Pole dance quickly gained popularity in Amsterdam; in fact, the first pole dance federation in the world was founded there. In Latin America, the pioneer countries were Mexico, Brazil, and Argentina. And recently, the number of people who practice it around the world has increased to such an extent that now there are even pole dance championships.
Although people associate it with strip clubs or cabarets, the truth is that gradually, it’s been gaining ground. In fact, it’s becoming accessible to learners at gyms and fitness centers.
Pole dance vs. pole fitness
It’s quite common to see gym ads offering pole fitness classes. Is it the same as pole dance? Fundamentally yes, but there are some differences.
As mentioned above, pole dance consists of performing a dance on a vertical bar. The choreographies follow the rhythm of music and the dancer supports their own weight on the bar.
If you were to combine pole dance and sport, the result would be pole fitness, whose goal is to improve health and isn’t intended to compete. It’s the type of activity that you could practice at a gym.
There’s also another subcategory called pole sports. The term first appeared in 2008 with the creation of the International Pole Sports Federation. That’s when it officially became a sport and a worldwide competition, in which the goal is to reach technical precision and perfect execution.

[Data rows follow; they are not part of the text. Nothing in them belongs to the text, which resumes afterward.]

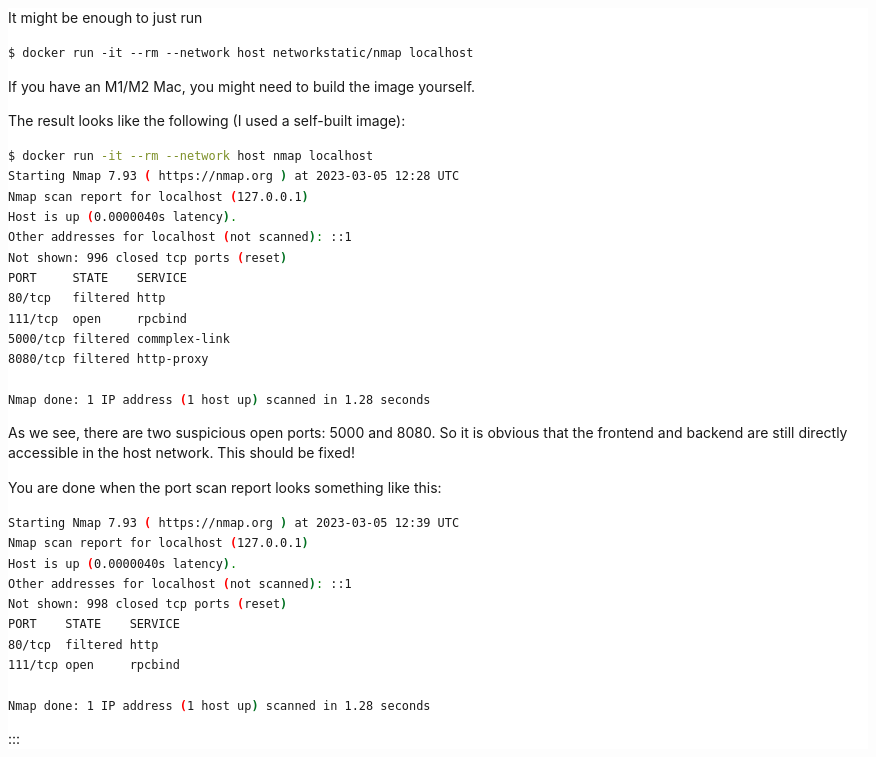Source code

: It might be enough to just run

```
$ docker run -it --rm --network host networkstatic/nmap localhost
```

If you have an M1/M2 Mac, you might need to build the image yourself.

The result looks like the following (I used a self-built image):

```bash
$ docker run -it --rm --network host nmap localhost
Starting Nmap 7.93 ( https://nmap.org ) at 2023-03-05 12:28 UTC
Nmap scan report for localhost (127.0.0.1)
Host is up (0.0000040s latency).
Other addresses for localhost (not scanned): ::1
Not shown: 996 closed tcp ports (reset)
PORT     STATE    SERVICE
80/tcp   filtered http
111/tcp  open     rpcbind
5000/tcp filtered commplex-link
8080/tcp filtered http-proxy

Nmap done: 1 IP address (1 host up) scanned in 1.28 seconds
```

As we see, there are two suspicious open ports: 5000 and 8080. So it is obvious that the frontend and backend are still directly accessible in the host network. This should be fixed!

You are done when the port scan report looks something like this:

```bash
Starting Nmap 7.93 ( https://nmap.org ) at 2023-03-05 12:39 UTC
Nmap scan report for localhost (127.0.0.1)
Host is up (0.0000040s latency).
Other addresses for localhost (not scanned): ::1
Not shown: 998 closed tcp ports (reset)
PORT    STATE    SERVICE
80/tcp  filtered http
111/tcp open     rpcbind

Nmap done: 1 IP address (1 host up) scanned in 1.28 seconds
```

:::
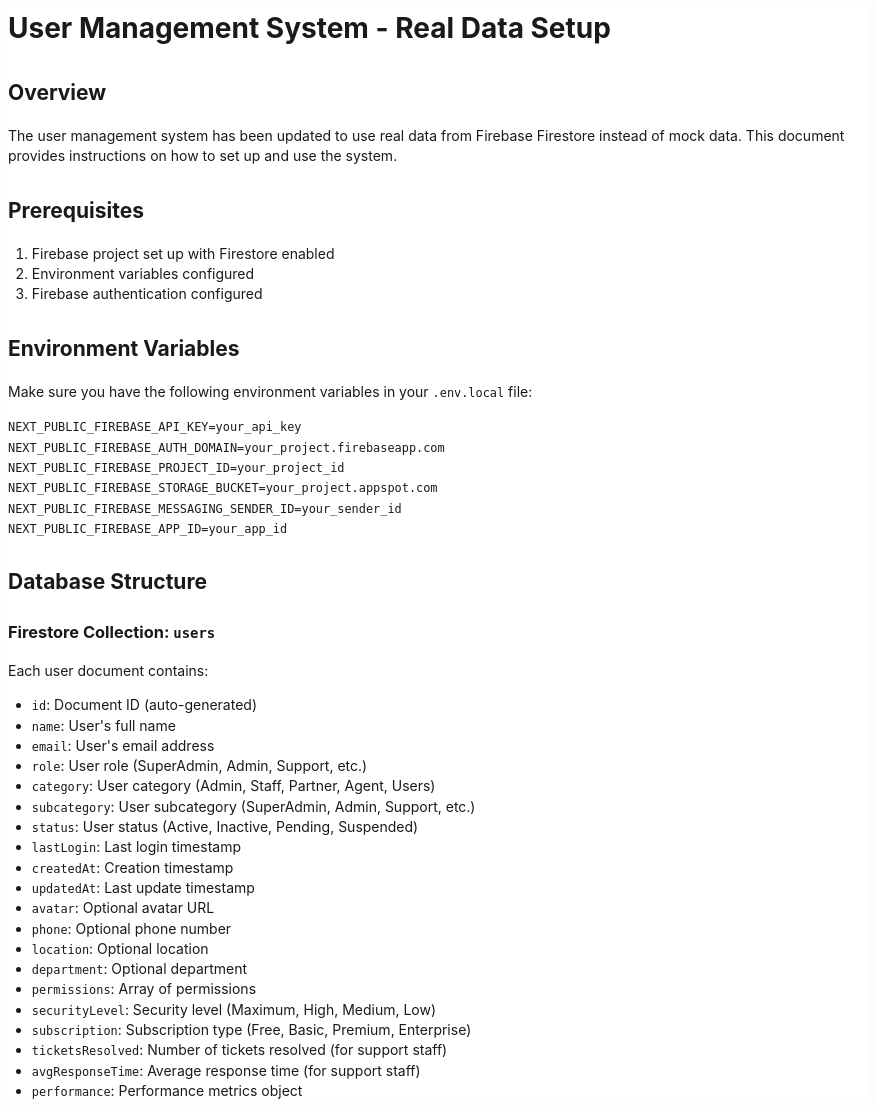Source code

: # User Management System - Real Data Setup

## Overview
The user management system has been updated to use real data from Firebase Firestore instead of mock data. This document provides instructions on how to set up and use the system.

## Prerequisites
1. Firebase project set up with Firestore enabled
2. Environment variables configured
3. Firebase authentication configured

## Environment Variables
Make sure you have the following environment variables in your `.env.local` file:

```env
NEXT_PUBLIC_FIREBASE_API_KEY=your_api_key
NEXT_PUBLIC_FIREBASE_AUTH_DOMAIN=your_project.firebaseapp.com
NEXT_PUBLIC_FIREBASE_PROJECT_ID=your_project_id
NEXT_PUBLIC_FIREBASE_STORAGE_BUCKET=your_project.appspot.com
NEXT_PUBLIC_FIREBASE_MESSAGING_SENDER_ID=your_sender_id
NEXT_PUBLIC_FIREBASE_APP_ID=your_app_id
```

## Database Structure

### Firestore Collection: `users`
Each user document contains:
- `id`: Document ID (auto-generated)
- `name`: User's full name
- `email`: User's email address
- `role`: User role (SuperAdmin, Admin, Support, etc.)
- `category`: User category (Admin, Staff, Partner, Agent, Users)
- `subcategory`: User subcategory (SuperAdmin, Admin, Support, etc.)
- `status`: User status (Active, Inactive, Pending, Suspended)
- `lastLogin`: Last login timestamp
- `createdAt`: Creation timestamp
- `updatedAt`: Last update timestamp
- `avatar`: Optional avatar URL
- `phone`: Optional phone number
- `location`: Optional location
- `department`: Optional department
- `permissions`: Array of permissions
- `securityLevel`: Security level (Maximum, High, Medium, Low)
- `subscription`: Subscription type (Free, Basic, Premium, Enterprise)
- `ticketsResolved`: Number of tickets resolved (for support staff)
- `avgResponseTime`: Average response time (for support staff)
- `performance`: Performance metrics object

There are many benefits to this activity, both mental and physical, and that’s probably the reason more and more people around the world are practicing it. If you’re thinking of taking on a new challenge, here’s why you should try pole dance:
1. Anyone can do it
You may think that in order to practice pole dance, you must be slim or have a certain height, but the truth is that even short, robust people can do it without problems. In fact, the exercises take into account the abilities of every single person.
2. Improved coordination
Pole fitness combines yoga, gymnastics, and regular and aerial dance moves, that’ll improve your coordination. Therefore, each routine will challenge your brain, arms, and legs to reach their full potential.
3. Increased strength
Do you struggle to lift heavy objects and want to change that? Would you like your muscles to be more defined? Then this might be the activity for you.
It’ll tone your muscles and increase your strength, both in your arms and legs, according to a study published in The Journal of Sports Medicine and Physical Fitness. Add a healthy diet to the equation and you’ll start seeing results in a matter of weeks.
Don’t forget that you need great strength to hold onto the pole and that you’ll be doing everything with your own body weight. That’s the secret!
Ultimately, pole dance can increase self-esteem and flexibility, reduce stress, as well as eliminate toxins through perspiration, and it can improve sleep quality. Don’t hesitate to try it!
- Nawrocka A, Mynarski A, Powerska A, Rozpara M, Garbaciak W. Effects of exercise training experience on hand grip strength, body composition and postural stability in fitness pole dancers. The Journal of Sports Medicine and Physical Fitness. 2017 Sep;57(9):1098-1103. DOI: 10.23736/s0022-4707.16.06510-5.